Here’s a confession: most of the time when I go to the Museum of Fine Arts, I wander without reading the placards that identify and explain each work. Instead, I eschew the edification of curatorial commentary and let my uneducated eyes lead me. What I’m looking for on these museum-rambles isn’t an art history lesson but something far more primal: I’m looking to feed my dreams.
I’m not a particularly imaginative person. Most of my waking hours are spent dealing with the-way-things-are, not envisioning the way-things-might-be. By night, I seldom dream anything memorable…and when I do remember my dreams, they tend to be filled with boring, mundane details, like yesterday’s laundry or tomorrow’s groceries. I’m the last person on the planet, in other words, who would dream of dragons: most of the time, I’m mired too deep in the daily drudgery.

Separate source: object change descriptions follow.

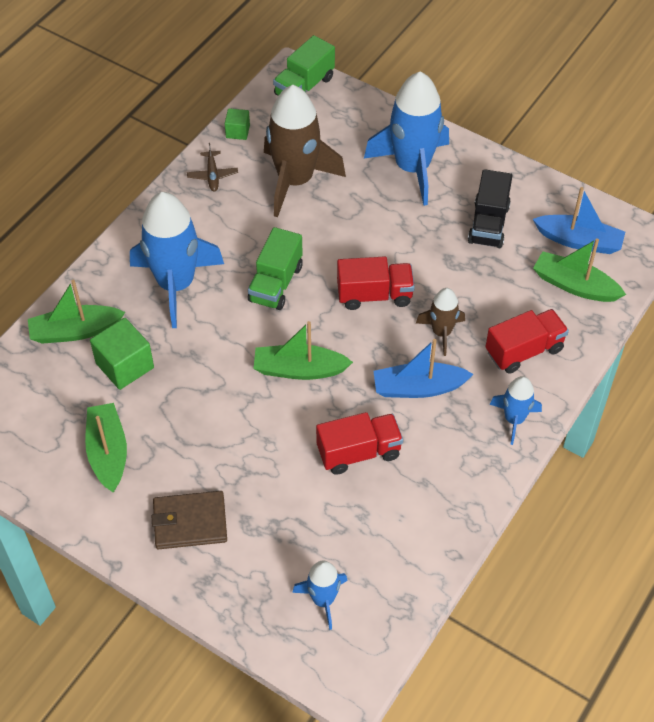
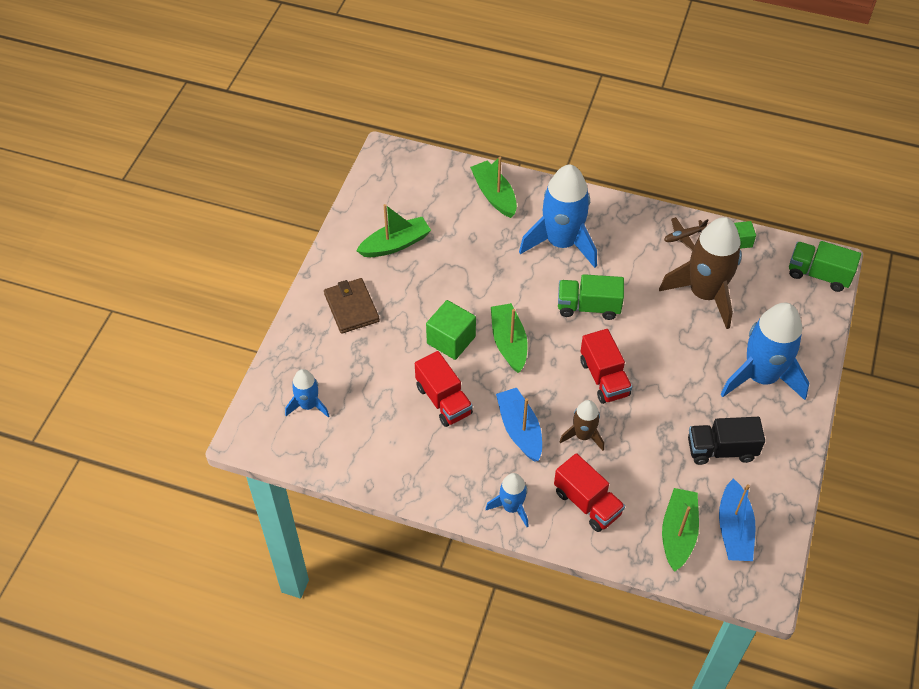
camera: 75 degrees right, 0 degrees up
(125, 365) = (474, 232): green cube -> green cube (451, 340)

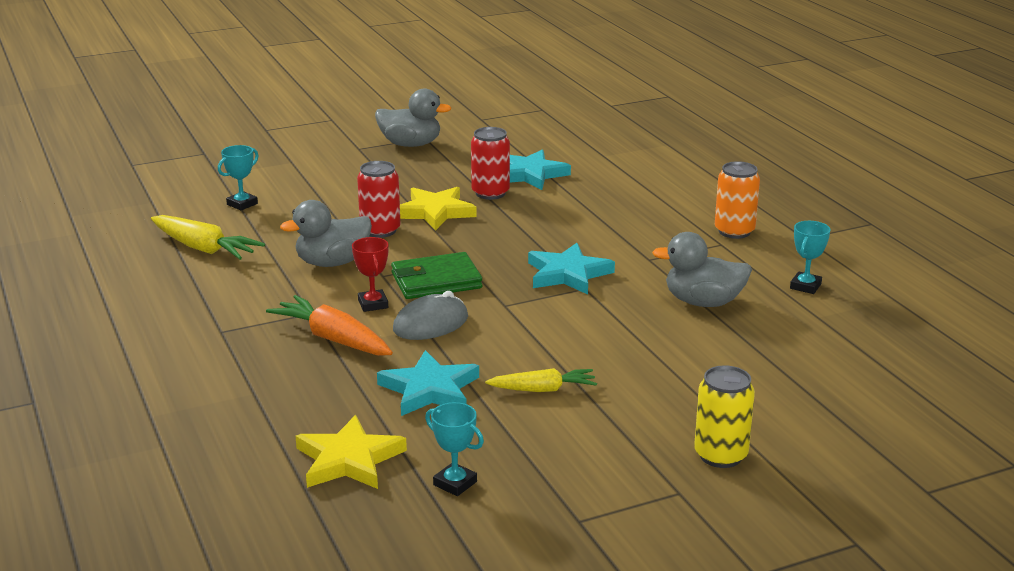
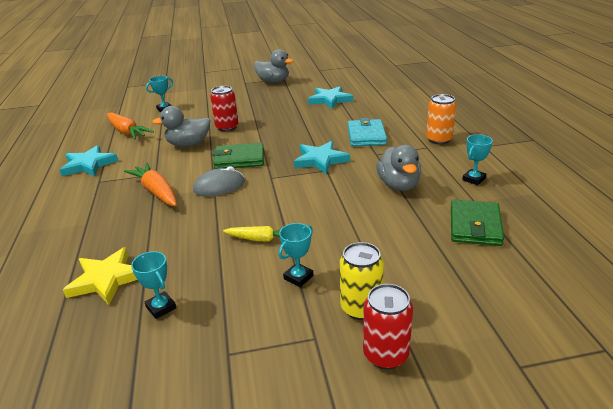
camera: 15 degrees right, 5 degrees up
(203, 248) = (127, 132): yellow carrot -> orange carrot
(373, 304) = (194, 171): red trophy -> none
(430, 389) = (190, 232): turquoise star -> turquoise star (88, 165)
(435, 212) = (264, 118): yellow star -> none
(490, 193) = (301, 109): red can -> red can (385, 355)
(620, 232) = (366, 136): none -> turquoise wallet
(621, 430) = (298, 277): none -> turquoise trophy
(703, 302) = (398, 185): grey duck -> grey duck turned 120 degrees counterclockwise
(828, 347) = (475, 226): none -> green wallet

A museum, however, is a stockpile of the strange. If your own imagination is starved, you can go to a museum and glut yourself on the fantasies of others. I’ve never dreamed of dragons, but Soga Shōhaku clearly has, his version of the legendary creature sprawling over eight painted panels that span some 35 feet. Shōhaku died in 1781, but the dragon of his dreams lives on, mesmerizing people like me who could never imagine such a creature on our own.
If you want to see Soga Shōhaku’s “Dragon and Clouds” yourself, it will remain on display at the Museum of Fine Arts until July 6th.